Notwithstanding criticisms of FEMA (particularly for its slow and bureaucratic response to Katrina), there is merit in this idea. It could be regarded as a logical extension of existing disaster response coordination through the AGD’s Emergency Management (EM) unit. There’s no reason why disaster funding must be disbursed through a social services or national infrastructure department, in the same way that funding does not necessarily have to come from the Attorney-General’s Department. (The latter is best occupied developing and implementing a coherent law and justice policy rather than serving as a state paymaster.)
As a consequence of the Government’s current fiscal troubles, where exactly would funds for an Australian FEMA originate from? McClelland seemingly suggests tightening the eligibility criteria for the AGDRP. The trade-off would be less collateral damage through enhanced disaster coordination, mitigation and resilience. More money for rebuilding communities and preventing harm, fewer spontaneous flat screen television purchases at the taxpayers’ expense?
One response might be that disaster management and disaster recovery is a matter for state or local government, with the Commonwealth simply acting as a giant piggybank that provides funds. An enhanced disaster recovery regime would, for example, involve strengthening state bureaucracies.
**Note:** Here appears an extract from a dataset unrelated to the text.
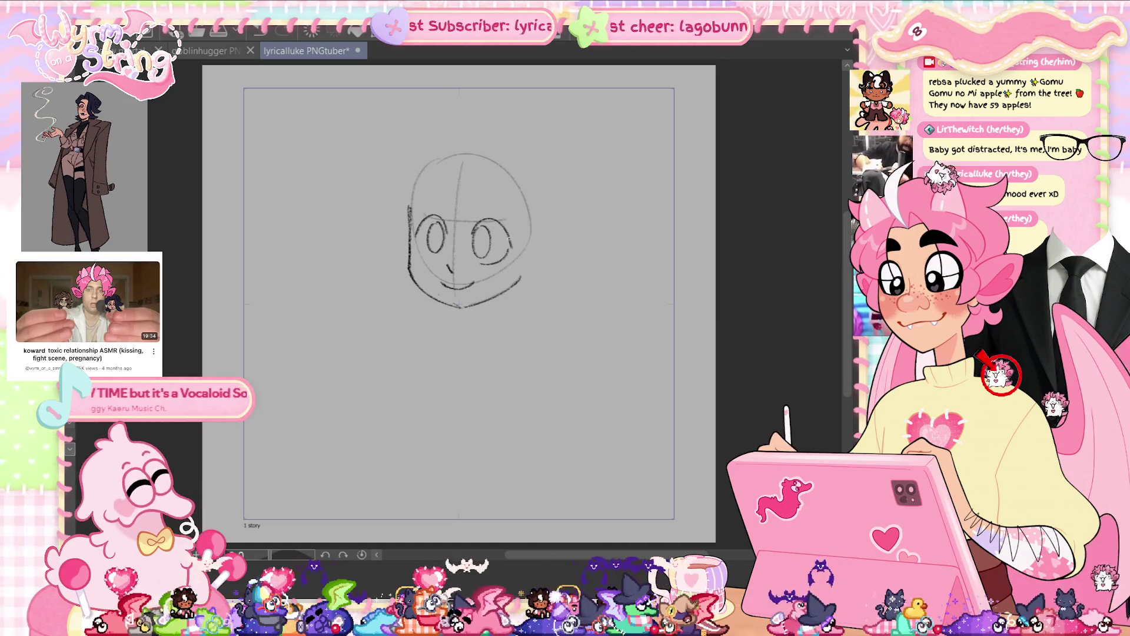
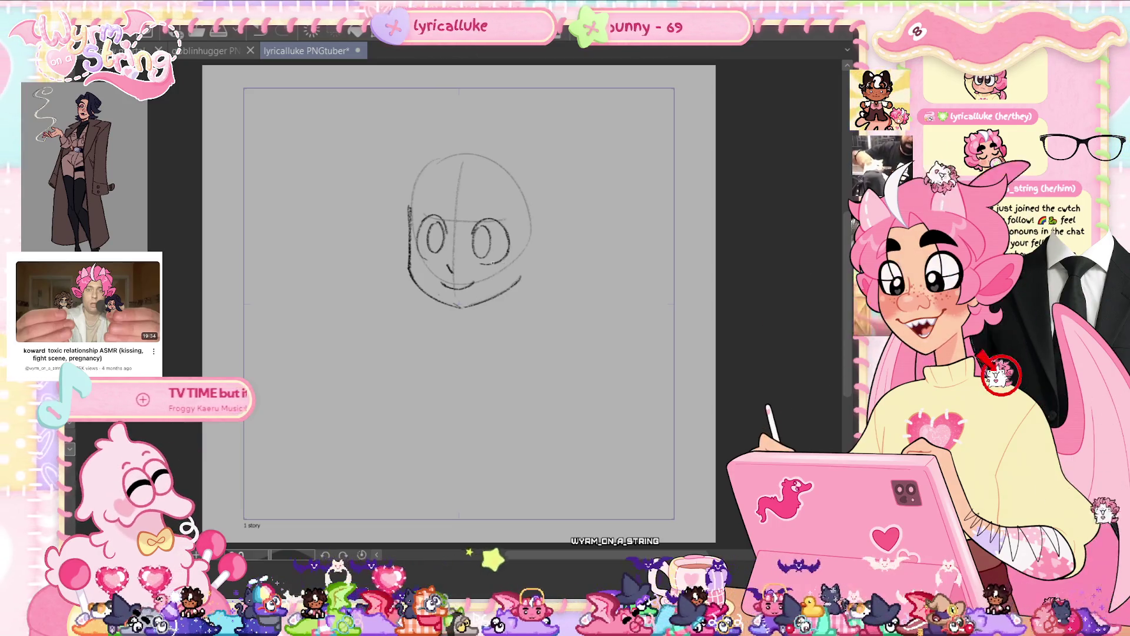
# - Draw arching eyebrows over both eyes, darken the left one, save, and lasso the right eyebrow to transform it
pyautogui.press('ctrl+s')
The expectation would be that premiers will sort out squabbling agencies and the taxpayer will look after individual hardship through conventional income transfer to people in need. That need would be determined by state agencies, with the piggybank providing funds, coping with complaints but having little control. It’s a grossly inefficient response. We need to be more positive.
Disasters are an acknowledged inevitability in Australia’s unforgiving climate. They are a common occurrence and accepted by communities as part of life. However there is much to be said for minimising the inevitable impacts of a disaster through mitigation and by scaling back poorly targeted financial assistance such as the AGDRP.
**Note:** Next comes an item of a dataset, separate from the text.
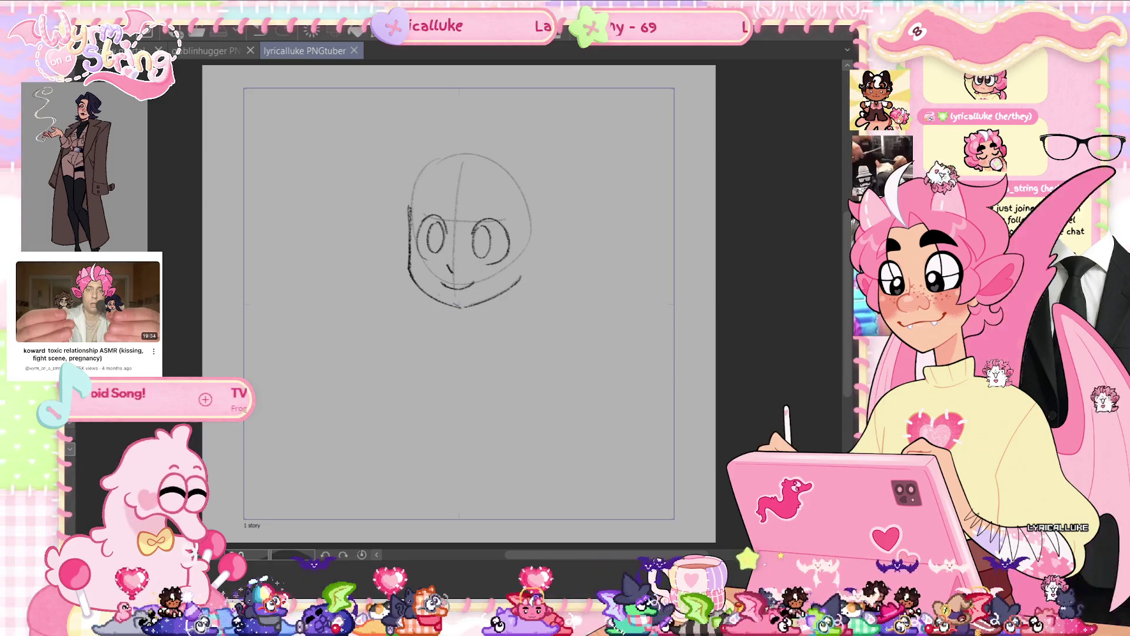
pyautogui.click(450, 196)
The government focuses on easily accessible – and on occasion easily exploited – grants. But for true community resilience we need to emphasise strategic funding. A balance must be struck between the importance of disaster resilience and preparedness and people being able to get financial assistance. Until such time as “resilience building” is clearly implemented it will continue to remain merely a “priority” and political point scorer.
There is merit in the former Attorney-General’s chapter and subsequent recommendations. It is never too late for a conversion on the road to Damascus, offsetting Mr McClelland’s inaction regarding the ideas when he was in the ministry. It remains to be seen whether his successor as Australia’s first legal officer, Nicola Roxon, will embrace his recommendations. Will she shape the future of Australia’s emergency management framework, or trace her own wavering path to disaster reform?